22 Интеграция в более широкую элиту помогает объяснить отсутствие или, по крайней мере, приглушенное присутствие диссидента или отчужденного интеллигенции в стране, где даже мятежники и критики часто выходили из истеблишмента. Академическая интеллигенция стала профессионализированной, была привлечена из такие же семьи, как и остальные представители служебного класса, и впитали те же благородные ценности. Писатели и художники тоже все больше привлекались из этой ограниченной социальной среды, явление, которое, возможно, достигло своего пика в межвоенные годы (du Sorbier 1991). Но интегрированный характер британского высшего образования препятствовал развитию теплица вроде École normale; преподавание не пользовалось таким авторитетом, как во Франции, и, как правило, было переходной профессией, трамплином для первого поколения, с которого семьи могут стать членами настоящей элиты.
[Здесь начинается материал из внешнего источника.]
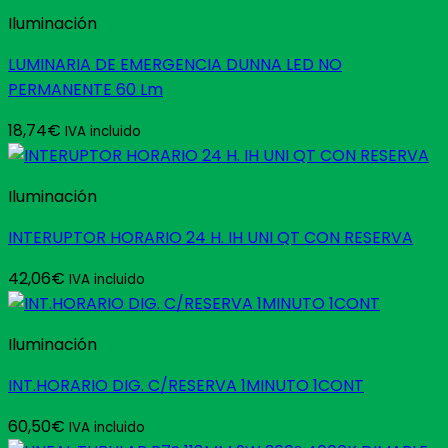
Iluminación
LUMINARIA DE EMERGENCIA DUNNA LED NO
PERMANENTE 60 Lm
18,74
€
IVA incluido
Iluminación
INTERUPTOR HORARIO 24 H. IH UNI QT CON RESERVA
42,06
€
IVA incluido
Iluminación
INT.HORARIO DIG. C/RESERVA 1MINUTO 1CONT
60,50
€
IVA incluido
23Ближайшая британская параллель с исследованием Чарла - это выборка из 3277 членов элиты между 1880 и 1970 годами, составленная Гарольд Перкин и В. Д. Рубинштейн (Перкин 1978-1979; Рубинштейн 1986). Их внимание было сосредоточено, в частности, на отношениях между миром бизнеса, с одной стороны, и земля, государственная служба и профессии - с другой. В комплексной теории социального развития Великобритании Перкин уделяет особое внимание образованию. Он утверждает, что аристократия, всегда проницаемая снизу, проиграла битву за господство в девятнадцатом веке, но в конечном итоге «профессиональный» буржуазный идеал, основанный на на «подготовленном опыте и отборе по заслугам» и, следовательно, на образовательной квалификации, одержали победу над предпринимательскими идеалами, которые изначально казались главной проблемой аристократии (Perkin 1989). Рубинштейн, связывая анализ элит со своими исследованиями распределения богатства, утверждал, что рост промышленности на севере Англии не удалось поколебать долгосрочное господство земли, финансов и юго-востока (Rubinstein 1986, 1993). Точно так же Каин и Хопкинс (1993) интерпретировали развитие Британской империи через «джентльменский капитализм» как средство, с помощью которого земельно-финансовая олигархия сохранила свое господство в государстве и низложила промышленную средний класс в стороне.
ЗАКАТ ПРОМЫШЛЕННОГО ДУХА?
24 Во Франции промышленная и технологическая элита имела тенденцию соответствовать общему буржуазному образцу, используя grandes écoles , таких как Polytechnique и École centrale (основанная в 1830 г.), а также целого ряда инженерных и бизнес-школ, основанных в более поздние годы, в то время как Британский деловой мир остался верен ученичеству и обучению на рабочем месте. Насколько любая из этих моделей могла подорвать дух предпринимательства, остается открытый вопрос. Аргумент об упадке английского индустриального духа во многом опирается на предполагаемую стойкость аристократических ценностей в образовании и «Утечка талантов» из промышленности в сторону профессий и общественных услуг. Одним из главных аргументов против этого тезиса всегда было существование подобных системы ценностей в странах с более успешной экономикой, особенно в Германии. Не вдаваясь в подробности этого теперь довольно утомленного спора, стоит отметить, что Современные французские обозреватели школы Тэн перевернули сравнение с ног на голову, утверждая, что Британия получила свой и экономический политический динамизм благодаря настойчивости аристократические черты в своем образовании, в то время как Франция сдерживалась эгалитарными бюрократическими ценностями, присущими наполеоновской традиции. Макс Леклерк видел британские коммерческий и имперский успех, основанный на союзе аристократического и практического духа, каждый по-своему выражает достоинства индивидуализма.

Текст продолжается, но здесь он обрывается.